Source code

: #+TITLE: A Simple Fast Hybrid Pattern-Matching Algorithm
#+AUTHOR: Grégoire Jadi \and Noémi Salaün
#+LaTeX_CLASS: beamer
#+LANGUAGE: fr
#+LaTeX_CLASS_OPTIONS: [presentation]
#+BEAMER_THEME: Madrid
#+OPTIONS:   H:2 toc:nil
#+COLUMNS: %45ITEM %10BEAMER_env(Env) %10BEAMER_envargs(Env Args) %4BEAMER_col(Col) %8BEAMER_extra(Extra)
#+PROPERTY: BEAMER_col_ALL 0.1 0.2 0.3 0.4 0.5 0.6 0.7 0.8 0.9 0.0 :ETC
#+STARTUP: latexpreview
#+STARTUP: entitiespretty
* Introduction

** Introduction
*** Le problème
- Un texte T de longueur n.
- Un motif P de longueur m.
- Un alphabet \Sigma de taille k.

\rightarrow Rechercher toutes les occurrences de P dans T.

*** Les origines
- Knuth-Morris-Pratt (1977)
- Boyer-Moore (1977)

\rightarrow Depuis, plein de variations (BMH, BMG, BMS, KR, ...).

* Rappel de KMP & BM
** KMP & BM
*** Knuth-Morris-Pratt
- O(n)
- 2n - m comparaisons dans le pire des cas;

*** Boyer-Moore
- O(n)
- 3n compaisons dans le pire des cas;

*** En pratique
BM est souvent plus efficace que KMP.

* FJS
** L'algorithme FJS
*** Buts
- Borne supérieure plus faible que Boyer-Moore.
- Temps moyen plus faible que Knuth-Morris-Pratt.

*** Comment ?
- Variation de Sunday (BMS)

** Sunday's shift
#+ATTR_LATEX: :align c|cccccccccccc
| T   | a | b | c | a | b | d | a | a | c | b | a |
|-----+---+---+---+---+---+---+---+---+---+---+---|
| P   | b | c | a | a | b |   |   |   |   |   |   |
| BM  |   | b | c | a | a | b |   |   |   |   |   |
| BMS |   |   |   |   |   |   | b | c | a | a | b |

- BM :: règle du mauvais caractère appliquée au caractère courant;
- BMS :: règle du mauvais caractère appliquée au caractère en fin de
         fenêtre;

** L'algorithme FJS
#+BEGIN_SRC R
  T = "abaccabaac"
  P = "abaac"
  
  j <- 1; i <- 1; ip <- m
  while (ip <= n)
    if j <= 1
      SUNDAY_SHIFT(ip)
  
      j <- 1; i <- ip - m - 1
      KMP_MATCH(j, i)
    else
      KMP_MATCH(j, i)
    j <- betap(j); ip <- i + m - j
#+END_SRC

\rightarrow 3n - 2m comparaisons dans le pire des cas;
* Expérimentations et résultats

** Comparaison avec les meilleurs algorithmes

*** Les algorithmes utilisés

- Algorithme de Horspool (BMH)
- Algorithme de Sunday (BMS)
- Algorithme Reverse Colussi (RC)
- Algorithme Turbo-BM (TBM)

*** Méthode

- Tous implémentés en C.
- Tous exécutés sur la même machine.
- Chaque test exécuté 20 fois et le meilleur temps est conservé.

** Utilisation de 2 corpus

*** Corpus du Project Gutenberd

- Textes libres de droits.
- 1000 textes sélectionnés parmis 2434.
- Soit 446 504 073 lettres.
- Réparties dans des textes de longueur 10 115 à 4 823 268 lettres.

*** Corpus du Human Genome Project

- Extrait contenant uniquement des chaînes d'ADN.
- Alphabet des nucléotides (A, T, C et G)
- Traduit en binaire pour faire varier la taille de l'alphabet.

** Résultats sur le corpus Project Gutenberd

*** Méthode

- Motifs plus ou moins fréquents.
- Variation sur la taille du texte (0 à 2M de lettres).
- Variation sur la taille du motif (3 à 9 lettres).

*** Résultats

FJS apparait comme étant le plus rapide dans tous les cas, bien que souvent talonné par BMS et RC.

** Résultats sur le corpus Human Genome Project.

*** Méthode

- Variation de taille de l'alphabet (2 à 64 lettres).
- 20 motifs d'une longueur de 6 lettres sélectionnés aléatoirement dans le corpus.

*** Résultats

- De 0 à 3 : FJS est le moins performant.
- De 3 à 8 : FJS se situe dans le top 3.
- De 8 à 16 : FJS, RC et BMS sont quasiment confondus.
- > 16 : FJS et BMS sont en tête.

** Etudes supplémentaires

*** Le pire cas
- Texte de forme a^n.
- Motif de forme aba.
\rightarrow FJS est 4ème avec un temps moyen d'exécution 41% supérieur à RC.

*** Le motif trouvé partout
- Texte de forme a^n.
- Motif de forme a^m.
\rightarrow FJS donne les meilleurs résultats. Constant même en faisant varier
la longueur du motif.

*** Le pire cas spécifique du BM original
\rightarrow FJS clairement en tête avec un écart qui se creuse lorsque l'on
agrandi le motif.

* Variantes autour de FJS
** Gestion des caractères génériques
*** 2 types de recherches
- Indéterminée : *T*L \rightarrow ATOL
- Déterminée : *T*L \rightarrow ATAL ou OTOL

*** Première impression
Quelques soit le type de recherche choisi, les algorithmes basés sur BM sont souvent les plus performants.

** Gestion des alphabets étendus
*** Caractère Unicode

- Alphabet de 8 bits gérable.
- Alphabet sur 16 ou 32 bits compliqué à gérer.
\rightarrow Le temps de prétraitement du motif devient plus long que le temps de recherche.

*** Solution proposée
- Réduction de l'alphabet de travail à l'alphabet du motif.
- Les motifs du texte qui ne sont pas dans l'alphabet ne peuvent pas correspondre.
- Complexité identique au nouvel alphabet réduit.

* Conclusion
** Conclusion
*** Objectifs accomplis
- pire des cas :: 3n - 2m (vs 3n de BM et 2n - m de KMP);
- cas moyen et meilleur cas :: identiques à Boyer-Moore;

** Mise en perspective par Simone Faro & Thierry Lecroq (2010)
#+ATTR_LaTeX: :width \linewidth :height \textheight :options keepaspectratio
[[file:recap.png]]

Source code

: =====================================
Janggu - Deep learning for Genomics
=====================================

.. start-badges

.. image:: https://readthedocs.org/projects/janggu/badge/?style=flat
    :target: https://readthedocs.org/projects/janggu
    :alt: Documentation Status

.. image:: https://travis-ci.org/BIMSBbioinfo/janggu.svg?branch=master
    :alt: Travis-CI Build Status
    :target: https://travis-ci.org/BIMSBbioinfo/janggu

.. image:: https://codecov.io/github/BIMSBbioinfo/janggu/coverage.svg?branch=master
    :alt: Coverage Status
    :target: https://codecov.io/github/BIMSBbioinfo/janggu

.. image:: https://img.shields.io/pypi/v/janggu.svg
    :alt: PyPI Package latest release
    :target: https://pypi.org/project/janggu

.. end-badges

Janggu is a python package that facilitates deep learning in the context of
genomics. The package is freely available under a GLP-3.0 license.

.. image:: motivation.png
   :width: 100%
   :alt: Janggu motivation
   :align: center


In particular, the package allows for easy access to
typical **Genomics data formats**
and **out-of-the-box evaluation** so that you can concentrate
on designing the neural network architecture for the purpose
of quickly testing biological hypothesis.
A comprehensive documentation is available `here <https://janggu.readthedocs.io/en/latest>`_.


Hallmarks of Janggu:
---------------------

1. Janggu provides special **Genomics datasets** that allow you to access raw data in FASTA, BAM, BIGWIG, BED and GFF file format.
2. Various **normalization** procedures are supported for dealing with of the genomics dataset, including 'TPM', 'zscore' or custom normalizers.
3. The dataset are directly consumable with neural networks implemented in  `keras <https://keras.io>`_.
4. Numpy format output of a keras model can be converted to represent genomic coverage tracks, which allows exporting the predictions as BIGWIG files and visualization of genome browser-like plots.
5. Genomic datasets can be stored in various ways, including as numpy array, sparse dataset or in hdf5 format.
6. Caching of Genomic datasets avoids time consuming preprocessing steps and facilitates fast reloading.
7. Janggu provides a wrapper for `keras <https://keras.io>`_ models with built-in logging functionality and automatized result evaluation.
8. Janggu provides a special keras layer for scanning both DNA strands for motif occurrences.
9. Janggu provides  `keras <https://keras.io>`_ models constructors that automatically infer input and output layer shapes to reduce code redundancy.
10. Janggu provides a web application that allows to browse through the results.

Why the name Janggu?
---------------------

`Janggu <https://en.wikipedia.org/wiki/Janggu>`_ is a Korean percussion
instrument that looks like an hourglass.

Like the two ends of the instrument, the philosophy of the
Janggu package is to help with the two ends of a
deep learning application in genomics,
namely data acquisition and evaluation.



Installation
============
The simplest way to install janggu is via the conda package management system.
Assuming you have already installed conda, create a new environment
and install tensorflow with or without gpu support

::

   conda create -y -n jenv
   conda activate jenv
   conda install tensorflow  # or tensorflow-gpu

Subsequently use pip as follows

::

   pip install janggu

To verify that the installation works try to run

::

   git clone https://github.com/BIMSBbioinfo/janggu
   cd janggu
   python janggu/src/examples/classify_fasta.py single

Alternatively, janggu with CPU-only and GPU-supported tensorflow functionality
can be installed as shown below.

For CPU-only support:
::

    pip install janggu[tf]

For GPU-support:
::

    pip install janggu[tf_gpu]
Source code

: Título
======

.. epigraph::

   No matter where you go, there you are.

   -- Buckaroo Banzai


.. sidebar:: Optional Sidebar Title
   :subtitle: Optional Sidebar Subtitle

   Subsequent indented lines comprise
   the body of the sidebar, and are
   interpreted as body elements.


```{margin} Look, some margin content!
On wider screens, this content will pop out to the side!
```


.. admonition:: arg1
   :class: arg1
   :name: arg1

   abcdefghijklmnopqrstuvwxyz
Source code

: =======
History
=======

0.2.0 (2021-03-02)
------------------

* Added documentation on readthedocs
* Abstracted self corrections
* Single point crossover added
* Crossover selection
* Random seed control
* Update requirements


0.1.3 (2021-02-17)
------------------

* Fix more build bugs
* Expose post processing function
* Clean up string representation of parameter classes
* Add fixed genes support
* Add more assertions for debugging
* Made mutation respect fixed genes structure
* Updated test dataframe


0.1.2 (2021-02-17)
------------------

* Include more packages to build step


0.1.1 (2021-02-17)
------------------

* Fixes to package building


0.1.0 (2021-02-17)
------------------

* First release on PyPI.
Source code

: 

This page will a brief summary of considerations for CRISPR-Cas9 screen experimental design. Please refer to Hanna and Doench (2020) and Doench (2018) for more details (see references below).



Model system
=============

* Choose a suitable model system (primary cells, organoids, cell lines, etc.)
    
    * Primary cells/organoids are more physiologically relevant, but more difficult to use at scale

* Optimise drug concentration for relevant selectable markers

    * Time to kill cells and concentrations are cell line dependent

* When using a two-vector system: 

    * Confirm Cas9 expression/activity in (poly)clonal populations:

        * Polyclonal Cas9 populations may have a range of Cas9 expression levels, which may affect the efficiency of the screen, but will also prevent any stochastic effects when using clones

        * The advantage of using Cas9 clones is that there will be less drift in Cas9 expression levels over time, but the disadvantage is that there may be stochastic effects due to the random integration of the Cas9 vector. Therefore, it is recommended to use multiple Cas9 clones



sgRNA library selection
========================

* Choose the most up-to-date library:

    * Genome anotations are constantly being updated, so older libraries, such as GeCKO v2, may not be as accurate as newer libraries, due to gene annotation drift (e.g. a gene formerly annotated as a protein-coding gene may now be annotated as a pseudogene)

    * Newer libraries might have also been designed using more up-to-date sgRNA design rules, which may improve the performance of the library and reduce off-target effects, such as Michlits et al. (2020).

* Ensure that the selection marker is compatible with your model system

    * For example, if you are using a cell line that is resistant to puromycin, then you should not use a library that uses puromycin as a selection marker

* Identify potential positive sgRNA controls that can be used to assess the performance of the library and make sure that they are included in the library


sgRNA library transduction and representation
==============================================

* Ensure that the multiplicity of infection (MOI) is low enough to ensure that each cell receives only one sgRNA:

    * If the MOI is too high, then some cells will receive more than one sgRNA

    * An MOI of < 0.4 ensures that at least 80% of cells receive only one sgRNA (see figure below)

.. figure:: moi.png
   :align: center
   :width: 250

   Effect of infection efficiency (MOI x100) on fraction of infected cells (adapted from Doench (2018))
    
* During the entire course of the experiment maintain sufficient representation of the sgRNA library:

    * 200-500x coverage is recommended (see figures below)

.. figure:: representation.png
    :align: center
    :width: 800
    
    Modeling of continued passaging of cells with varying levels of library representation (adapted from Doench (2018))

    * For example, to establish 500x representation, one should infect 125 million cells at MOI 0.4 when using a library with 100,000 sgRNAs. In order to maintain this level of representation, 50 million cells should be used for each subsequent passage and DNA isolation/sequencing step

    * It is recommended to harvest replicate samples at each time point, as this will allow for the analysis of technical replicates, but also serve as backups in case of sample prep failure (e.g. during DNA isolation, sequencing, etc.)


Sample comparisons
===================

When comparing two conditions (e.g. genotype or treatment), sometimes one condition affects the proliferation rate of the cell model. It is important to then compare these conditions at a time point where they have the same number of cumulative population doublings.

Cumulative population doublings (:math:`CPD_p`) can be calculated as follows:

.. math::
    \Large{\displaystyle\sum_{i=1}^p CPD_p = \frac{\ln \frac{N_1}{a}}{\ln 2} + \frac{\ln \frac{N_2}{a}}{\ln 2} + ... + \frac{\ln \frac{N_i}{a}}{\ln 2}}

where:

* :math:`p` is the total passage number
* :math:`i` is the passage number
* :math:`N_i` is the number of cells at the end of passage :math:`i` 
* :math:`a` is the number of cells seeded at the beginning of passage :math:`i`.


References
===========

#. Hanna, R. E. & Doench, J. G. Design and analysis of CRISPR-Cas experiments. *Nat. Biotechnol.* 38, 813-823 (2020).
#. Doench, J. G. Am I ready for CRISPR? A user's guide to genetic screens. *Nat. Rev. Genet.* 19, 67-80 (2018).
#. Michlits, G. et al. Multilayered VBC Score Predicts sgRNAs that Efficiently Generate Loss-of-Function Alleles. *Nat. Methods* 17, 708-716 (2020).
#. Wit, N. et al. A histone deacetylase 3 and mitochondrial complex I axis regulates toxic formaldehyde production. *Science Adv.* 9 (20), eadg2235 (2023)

════

EXERCISE BRIEF: Pull each line that includes the word "avec" out of the material above.

SOLVED EXERCISE:
** Comparaison avec les meilleurs algorithmes
\rightarrow FJS est 4ème avec un temps moyen d'exécution 41% supérieur à RC.
\rightarrow FJS clairement en tête avec un écart qui se creuse lorsque l'on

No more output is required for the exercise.